Тогда Конфуций сказал ей:

– Я вижу теперь твою мудрость: ты не только предвидела задачу, которую дал мне богдыхан, но и решила ее. Я до сих пор считал себя мудрым и только теперь вижу, как ничтожна моя мудрость перед твоей. Молю тебя поэтому, не для своего блага, а для блага моего народа, открой мне великий источник твоей мудрости. И если ты приобрела его учением, скажи имя великого учителя, и я не пожалею всей жизни, чтобы перенять у него хоть несколько его великой мудрости.

– Ты ее всю получишь, но не здесь, на земле. А пока довольно тебе знать, что то, что надо здесь, ты получишь от меня.

– Кто же ты?

– Я посланница неба.

– Но зачем нужно было великой мудрости проявить себя в таком ничтожном явлении, как эта четка?

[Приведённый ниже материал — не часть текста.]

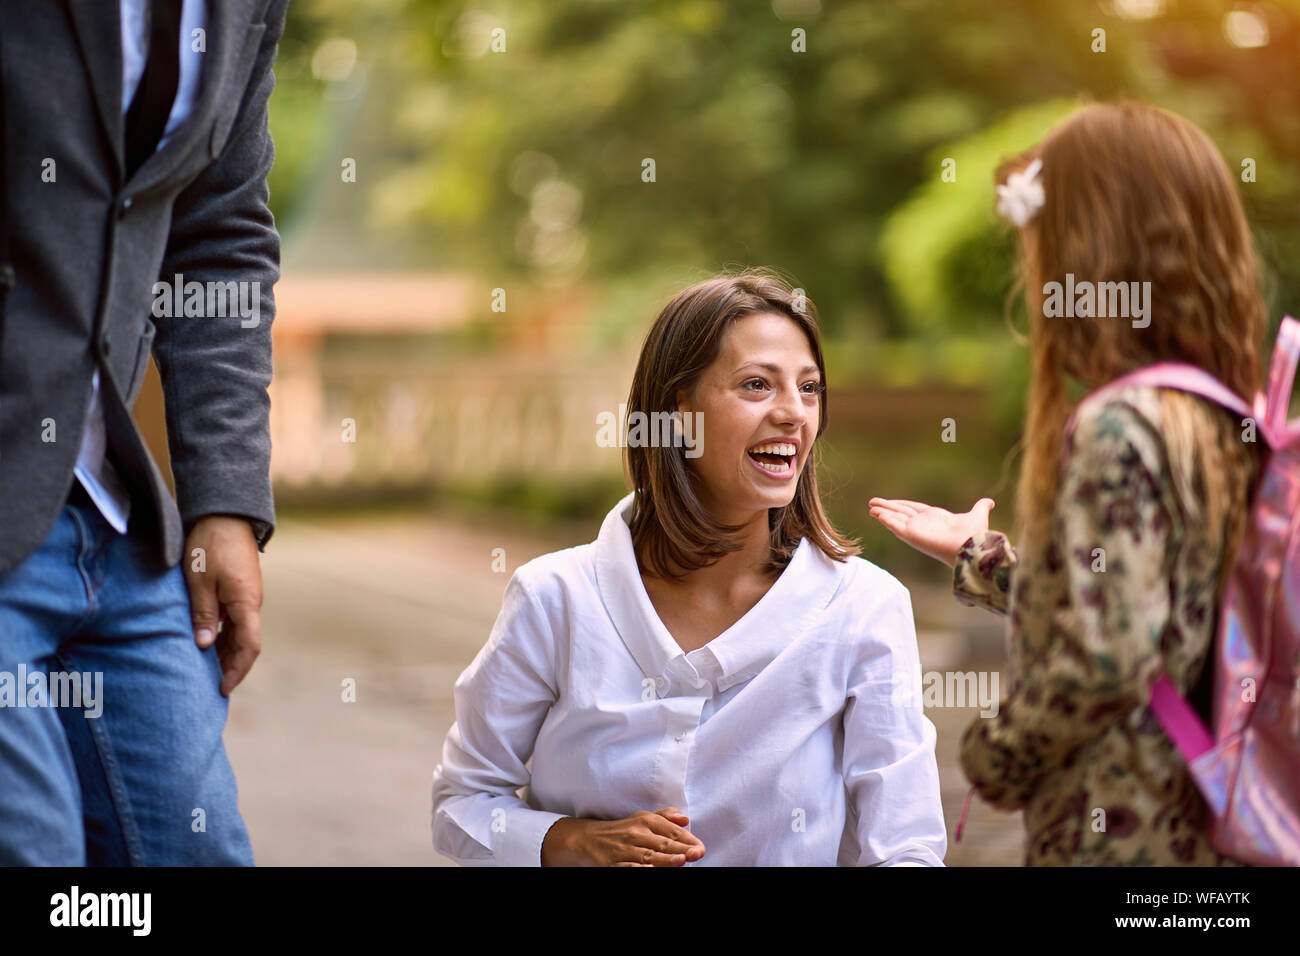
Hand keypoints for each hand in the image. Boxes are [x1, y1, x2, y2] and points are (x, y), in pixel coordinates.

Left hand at [184, 515, 263, 696]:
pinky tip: (205, 642)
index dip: (237, 670)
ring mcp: (246, 596)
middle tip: (210, 686)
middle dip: (229, 666)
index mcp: (246, 603)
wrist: (224, 514)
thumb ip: (203, 614)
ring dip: (223, 651)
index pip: (249, 646)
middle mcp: (251, 603)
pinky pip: (233, 620)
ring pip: (238, 633)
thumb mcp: (200, 580)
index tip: (222, 688)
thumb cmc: (210, 545)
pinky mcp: (238, 590)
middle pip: (245, 643)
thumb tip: (203, 646)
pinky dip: (221, 636)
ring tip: (204, 669)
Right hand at [541, 807, 705, 865]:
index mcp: (645, 821)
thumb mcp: (642, 819)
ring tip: (681, 861)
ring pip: (647, 855)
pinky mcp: (612, 864)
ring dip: (664, 859)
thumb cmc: (622, 830)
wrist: (587, 838)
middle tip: (697, 853)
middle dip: (681, 849)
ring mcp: (624, 849)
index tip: (700, 847)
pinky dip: (638, 869)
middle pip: (662, 843)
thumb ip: (665, 818)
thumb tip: (685, 818)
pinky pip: (627, 867)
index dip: (686, 839)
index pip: (669, 830)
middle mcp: (635, 833)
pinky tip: (650, 870)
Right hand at [868, 497, 995, 567]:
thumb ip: (980, 507)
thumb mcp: (978, 515)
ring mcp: (916, 530)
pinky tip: (876, 513)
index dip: (902, 505)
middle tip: (873, 502)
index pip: (914, 509)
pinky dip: (885, 519)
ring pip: (895, 518)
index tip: (891, 502)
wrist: (969, 546)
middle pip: (901, 512)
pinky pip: (894, 524)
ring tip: (871, 506)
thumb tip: (990, 502)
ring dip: (883, 512)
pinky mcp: (911, 534)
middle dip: (888, 507)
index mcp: (935, 518)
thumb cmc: (974, 534)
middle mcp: (923, 524)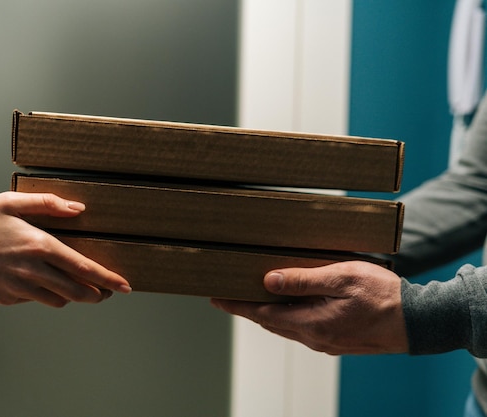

– Потому что, – сказала женщина, вставая, – небо желало, чтобы посланник его, великий Конфуций, дал ответ на все вопросы, какие когда-либо придут в голову человеку, от самых великих до самых ничтожных.

И, говоря это, женщина Востока поднялась в небо, а Конфуций упал на землю, лежал так всю ночь и все думал. А для чего мудрецу нужна целая ночь, то обыкновенный человек тысячу жизней должен прожить, чтобы понять.

Так великий Конфуций ковал свой народ, пока не заковал его всего в заколдованном круге, где нет дороги вперед, нет дороги назад, где все стоит на месте и только в каких-то бесплодных завертушках мысли псевдоклассическая интеллигенция может выкруживаться над неподвижным.

Колесо, форма судна, домашний очаг, одежда, женщина, образование – все навсегда подведено под свою вечную форму, все завинчено крепкими, геологических периодов винтами.